:: TASK INSTRUCTIONS ::
Output everything from the start of the records down to the line containing "For every layout" as a JSON list of strings, one string per line and no blank lines.

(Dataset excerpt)
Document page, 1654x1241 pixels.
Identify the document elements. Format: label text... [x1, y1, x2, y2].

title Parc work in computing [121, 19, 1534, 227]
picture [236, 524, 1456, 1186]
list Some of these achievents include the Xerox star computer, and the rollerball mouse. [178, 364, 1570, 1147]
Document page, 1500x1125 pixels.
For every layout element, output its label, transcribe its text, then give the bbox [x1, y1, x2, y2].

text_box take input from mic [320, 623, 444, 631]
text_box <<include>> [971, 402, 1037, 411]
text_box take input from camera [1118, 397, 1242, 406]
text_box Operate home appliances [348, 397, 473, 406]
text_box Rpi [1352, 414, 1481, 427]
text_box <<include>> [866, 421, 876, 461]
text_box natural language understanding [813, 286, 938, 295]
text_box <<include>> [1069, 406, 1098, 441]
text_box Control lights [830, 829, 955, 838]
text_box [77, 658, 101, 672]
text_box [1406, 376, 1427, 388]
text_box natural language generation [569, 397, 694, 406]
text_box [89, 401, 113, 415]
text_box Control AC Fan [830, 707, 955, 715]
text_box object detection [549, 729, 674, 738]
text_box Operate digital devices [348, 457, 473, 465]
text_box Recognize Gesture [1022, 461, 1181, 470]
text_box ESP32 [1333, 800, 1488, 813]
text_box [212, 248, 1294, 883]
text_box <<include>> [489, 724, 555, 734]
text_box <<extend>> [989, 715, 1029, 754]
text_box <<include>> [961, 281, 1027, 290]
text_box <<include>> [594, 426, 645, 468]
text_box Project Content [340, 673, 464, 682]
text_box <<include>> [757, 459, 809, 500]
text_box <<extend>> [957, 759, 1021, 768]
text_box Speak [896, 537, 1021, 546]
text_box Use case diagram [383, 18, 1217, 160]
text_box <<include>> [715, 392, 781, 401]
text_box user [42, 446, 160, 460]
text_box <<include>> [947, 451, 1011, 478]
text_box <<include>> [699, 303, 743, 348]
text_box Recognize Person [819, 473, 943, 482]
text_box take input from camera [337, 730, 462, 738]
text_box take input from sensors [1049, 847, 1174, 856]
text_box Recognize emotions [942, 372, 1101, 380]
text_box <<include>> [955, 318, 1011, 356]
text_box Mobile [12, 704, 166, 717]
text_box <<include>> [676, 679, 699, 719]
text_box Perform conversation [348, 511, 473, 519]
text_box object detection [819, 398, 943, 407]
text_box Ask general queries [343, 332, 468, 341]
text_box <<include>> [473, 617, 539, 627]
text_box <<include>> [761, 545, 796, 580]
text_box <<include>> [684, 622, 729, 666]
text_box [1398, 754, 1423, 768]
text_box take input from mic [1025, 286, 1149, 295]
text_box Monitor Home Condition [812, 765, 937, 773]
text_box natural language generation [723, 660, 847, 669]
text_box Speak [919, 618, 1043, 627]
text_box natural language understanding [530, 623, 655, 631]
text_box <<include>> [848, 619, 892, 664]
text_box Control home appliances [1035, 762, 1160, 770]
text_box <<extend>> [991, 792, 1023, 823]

:: IN RESPONSE ::
[
  "Document page, 1654x1241 pixels.",
  "Identify the document elements. Format: label text... [x1, y1, x2, y2].",
  "title Parc work in computing [121, 19, 1534, 227]",
  "picture [236, 524, 1456, 1186]",
  "list Some of these achievents include the Xerox star computer, and the rollerball mouse. [178, 364, 1570, 1147]",
  "Document page, 1500x1125 pixels.",
  "For every layout element, output its label, transcribe its text, then give the bbox [x1, y1, x2, y2]."
]